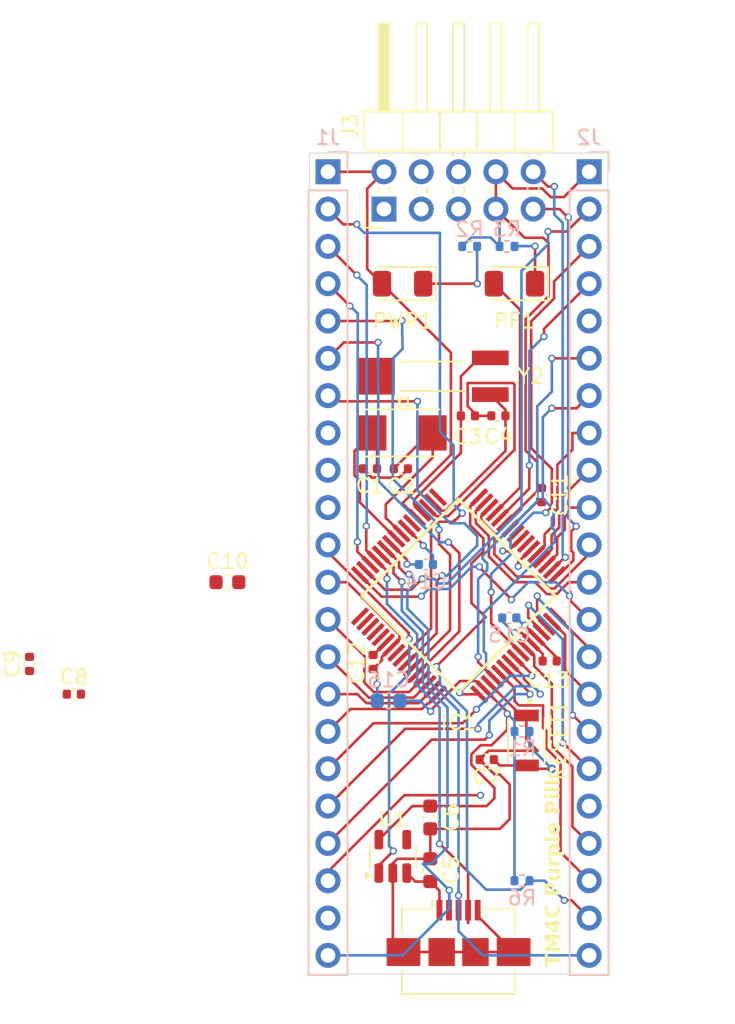
<source format=kicad_pcb>
(kicad_pcb
	(version 20240108)
	(generator "pcbnew")
	(generator_version "8.0")
	(general
		(thickness 1.6)
		(legacy_teardrops no)
	)
	(paper "A4")
	(layers
		(0 "F.Cu" signal)
		(31 "B.Cu" signal)
		(32 "B.Adhes" user "B.Adhesive")
		(33 "F.Adhes" user "F.Adhesive")
		(34 "B.Paste" user)
		(35 "F.Paste" user)
		(36 "B.SilkS" user "B.Silkscreen")
		(37 "F.SilkS" user "F.Silkscreen")
		(38 "B.Mask" user)
		(39 "F.Mask" user)
		(40 "Dwgs.User" user "User.Drawings")
		(41 "Cmts.User" user "User.Comments")
		(42 "Eco1.User" user "User.Eco1")
		(43 "Eco2.User" user "User.Eco2")
		(44 "Edge.Cuts" user)
		(45 "Margin" user)
		(46 "B.CrtYd" user "B.Courtyard")
		(47 "F.CrtYd" user "F.Courtyard")
		(48 "B.Fab" user)
		(49 "F.Fab" user)
		(50 "User.1" user)
		(51 "User.2" user)
		(52 "User.3" user)
		(53 "User.4" user)
		(54 "User.5" user)
		(55 "User.6" user)
		(56 "User.7" user)
		(57 "User.8" user)
		(58 "User.9" user)
	)
	(setup
		(pad_to_mask_clearance 0)
		(allow_soldermask_bridges_in_footprints no)
		(pcbplotparams
			(layerselection 0x00010fc_ffffffff)
			(plot_on_all_layers_selection 0x0000000_00000000)
			(disableapertmacros no)
			(usegerberextensions no)
			(usegerberattributes yes)
			(usegerberadvancedattributes yes)
			(creategerberjobfile yes)
			(dashed_line_dash_ratio 12.000000)
			(dashed_line_gap_ratio 3.000000)
			(svgprecision 4)
			(plotframeref no)
			(viasonmask no)
			(mode 1)
			(useauxorigin no)
			(hpglpennumber 1)
			(hpglpenspeed 20)
			(hpglpendiameter 15.000000)
			(pdf_front_fp_property_popups yes)
			(pdf_back_fp_property_popups yes)
			(dxfpolygonmode yes)
			(dxfimperialunits yes)
			(dxfusepcbnewfont yes)
			(psnegative no)
			(psa4output no)
			(plotreference yes)
			(plotvalue yes)
			(plotfptext yes)
			(plotinvisibletext no)
			(sketchpadsonfab no)
			(subtractmaskfromsilk no)
			(outputformat 1)
			(mirror no)
			(drillshape 1)
			(scaleselection 1)
			(outputdirectory "")
		)
	)
	(net 0 "")
	(net 1 "/OSC1")
	(net 2 "GND")
	(net 3 "/XOSC1")
	(net 4 "/GNDX")
	(net 5 "/OSC0")
	(net 6 "/XOSC0")
	(net 7 "/VIN")
	(net 8 "/NRST")
	(net 9 "+3.3V")
	(net 10 "/VDDC")
	(net 11 "/PF1")
	(net 12 "/PD7")
	(net 13 "/PD5")
	(net 14 "/PC7")
	(net 15 "/PB1")
	(net 16 "/PB0")
	(net 17 "/PA4")
	(net 18 "/PB5")
	(net 19 "/PC4")
	(net 20 "/TCK{slash}SWCLK")
	(net 21 "/PE1")
	(net 22 "/TDI")
	(net 23 "/PA3")
	(net 24 "/PB3")
	(net 25 "/RX")
	(net 26 "/PF4")
	(net 27 "/PB4")
	(net 28 "/PF0")
	(net 29 "/PB2")
	(net 30 "/PC6")
	(net 31 "/TX")
	(net 32 "/PD4")
	(net 33 "/PD2")
	(net 34 "/PB7")
	(net 35 "/NWAKE")
	(net 36 "/PA7")
	(net 37 "/PA2")
	(net 38 "/PE0")
	(net 39 "/PA6")
	(net 40 "/PE2")
	(net 41 "/PD0")
	(net 42 "/PE4")
	(net 43 "/PD3")
	(net 44 "/PD6")
	(net 45 "/PD1")
	(net 46 "/PE5")
	(net 47 "/PB6")
	(net 48 "/NHIB")
	(net 49 "/TDO{slash}SWO")
	(net 50 "/PE3")
	(net 51 "/PA5")
	(net 52 "/PF2")
	(net 53 "/PF3")
	(net 54 "/PC5")
	(net 55 "/TMS{slash}SWDIO")
	(net 56 "/TDP{slash}SWO")
	(net 57 "/RST")
	(net 58 "Net-(PF1-K)")
	(net 59 "Net-(PWR1-K)")
	(net 60 "unconnected-(U1-NC-Pad4)")
	(footprint "Capacitor_SMD:C_0402_1005Metric" (layer "F.Cu") (at 81.28 84.3 90))
	(footprint "ABM3-16.000MHZ-B2-T:XTAL_ABM3-16.000MHZ-B2-T" (layer "F.Cu") (at 106.68 68.58))
	(footprint "Capacitor_SMD:C_0402_1005Metric" (layer "F.Cu") (at 106.561401 71.020548))
	(footprint "Capacitor_SMD:C_0402_1005Metric" (layer "F.Cu") (at 112.410534 90.812871 180))
	(footprint "LED_SMD:LED_1206_3216Metric" (layer "F.Cu") (at 114.3 58.42 180))
	(footprint "Capacitor_SMD:C_0402_1005Metric" (layer "F.Cu") (at 84.3 86.36))
	(footprint "AB26TRB-32.768KHZ-T:XTAL_AB26TRB-32.768KHZ-T" (layer "F.Cu") (at 108.776204 64.718979))
	(footprint "B3U-1000P:SW_B3U-1000P" (layer "F.Cu") (at 115.103425 89.514741 -90))
	(footprint "Capacitor_SMD:C_0402_1005Metric" (layer "F.Cu") (at 104.670275 84.171656 -90))
	(footprint "Capacitor_SMD:C_0603_1608Metric" (layer "F.Cu") (at 94.755 78.74))
	(footprint "Connector_USB:USB_Micro-B_Amphenol_10104110_Horizontal" (layer "F.Cu") (at 110.49 102.616))
	(footprint "Capacitor_SMD:C_0603_1608Metric" (layer "F.Cu") (at 108.565854 98.342054 -90))
	(footprint "Capacitor_SMD:C_0402_1005Metric" (layer "F.Cu") (at 116.693158 84.109362))
	(footprint "Connector_PinHeader_2.54mm:PinHeader_2x05_P2.54mm_Horizontal" (layer "F.Cu") (at 105.41 53.34 90))
	(footprint "Capacitor_SMD:C_0402_1005Metric" (layer "F.Cu") (at 113.203128 67.412463 180))
	(footprint "Capacitor_SMD:C_0402_1005Metric" (layer "F.Cu") (at 116.143801 72.808036 90))
	(footprint "TM4C123GH6PMI7R:QFP50P1200X1200X160-64N" (layer "F.Cu") (at 110.49 79.661922 135))
	(footprint "LED_SMD:LED_1206_3216Metric" (layer "F.Cu") (at 106.68 58.42 180))
	(footprint "Package_TO_SOT_SMD:SOT-23-5" (layer "F.Cu") (at 106.014198 97.40314 90))
	(footprint "Capacitor_SMD:C_0402_1005Metric" (layer "F.Cu") (at 111.129139 67.415372))
	(footprint "Capacitor_SMD:C_0402_1005Metric" (layer "F.Cu") (at 104.456712 71.0186 180))
	(footprint "Capacitor_SMD:C_0603_1608Metric" (layer "F.Cu") (at 108.565854 94.755 -90))
	(footprint "Connector_PinHeader_2.54mm:PinHeader_1x22_P2.54mm_Vertical" (layer "B.Cu") (at 101.6 50.8 180))
	(footprint "Capacitor_SMD:C_0603_1608Metric" (layer "B.Cu") (at 105.724989 86.813335 180))
	(footprint "Resistor_SMD:R_0402_1005Metric" (layer "B.Cu") (at 114.81 88.9))
	(footprint "Capacitor_SMD:C_0402_1005Metric" (layer "B.Cu") (at 113.942501 81.168363))
	(footprint "Capacitor_SMD:C_0402_1005Metric" (layer "B.Cu") (at 108.266174 77.534991))
	(footprint "Resistor_SMD:R_0402_1005Metric" (layer "B.Cu") (at 113.79 55.88 180))
	(footprint "Connector_PinHeader_2.54mm:PinHeader_1x22_P2.54mm_Vertical" (layer "B.Cu") (at 119.38 50.8 180))
	(footprint "Resistor_SMD:R_0402_1005Metric" (layer "B.Cu") (at 114.81 99.06))
	(footprint "Resistor_SMD:R_0402_1005Metric" (layer "B.Cu") (at 111.244583 55.88 180))
	(gr_rect
		(start 100.33 49.53)
		(end 120.65 105.41)
		(stroke
			(width 0.05)
			(type default)
		)
		(fill none)
		(layer "Edge.Cuts")
		(uuid "97833eed-0aae-47dd-a6aa-b711704afdaa")
	)
	(gr_text "TM4C Purple Pill"
		(at 117.54514 104.951335 90)
		(layer "F.SilkS")
		(uuid "518fbff8-233a-4893-8193-28c642ebfd91")
		(effects
			(font
				(face "IBM Plex Sans")
				(size 0.992 0.992)
				(thickness 0.248)
				(bol
... [124907 chars truncated]
</source>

==============================

▸ **WORK TASK**
Starting at the first line of the records above, set down each line exactly through the one that holds "(pdf_back_fp_property_popups yes)". Omit pictures.

▸ **RESULT**
<source format=kicad_pcb>
(kicad_pcb
	(version 20240108)
	(generator "pcbnew")
	(generator_version "8.0")
	(general
		(thickness 1.6)
		(legacy_teardrops no)
	)
	(paper "A4")
	(layers
		(0 "F.Cu" signal)
		(31 "B.Cu" signal)
		(32 "B.Adhes" user "B.Adhesive")
		(33 "F.Adhes" user "F.Adhesive")
		(34 "B.Paste" user)
		(35 "F.Paste" user)
		(36 "B.SilkS" user "B.Silkscreen")
		(37 "F.SilkS" user "F.Silkscreen")
		(38 "B.Mask" user)
		(39 "F.Mask" user)
		(40 "Dwgs.User" user "User.Drawings")
		(41 "Cmts.User" user "User.Comments")
		(42 "Eco1.User" user "User.Eco1")
		(43 "Eco2.User" user "User.Eco2")
		(44 "Edge.Cuts" user)
		(45 "Margin" user)
		(46 "B.CrtYd" user "B.Courtyard")
		(47 "F.CrtYd" user "F.Courtyard")
		(48 "B.Fab" user)
		(49 "F.Fab" user)
		(50 "User.1" user)
		(51 "User.2" user)
		(52 "User.3" user)
		(53 "User.4" user)
		(54 "User.5" user)
		(55 "User.6" user)
		(56 "User.7" user)
		(57 "User.8" user)
		(58 "User.9" user)
	)
	(setup
		(pad_to_mask_clearance 0)
		(allow_soldermask_bridges_in_footprints no)
		(pcbplotparams
			(layerselection 0x00010fc_ffffffff)
			(plot_on_all_layers_selection 0x0000000_00000000)
			(disableapertmacros no)
			(usegerberextensions no)
			(usegerberattributes yes)
			(usegerberadvancedattributes yes)
			(creategerberjobfile yes)
			(dashed_line_dash_ratio 12.000000)
			(dashed_line_gap_ratio 3.000000)
			(svgprecision 4)
			(plotframeref no)
			(viasonmask no)
			(mode 1)
			(useauxorigin no)
			(hpglpennumber 1)
			(hpglpenspeed 20)
			(hpglpendiameter 15.000000)
			(pdf_front_fp_property_popups yes)
			(pdf_back_fp_property_popups yes)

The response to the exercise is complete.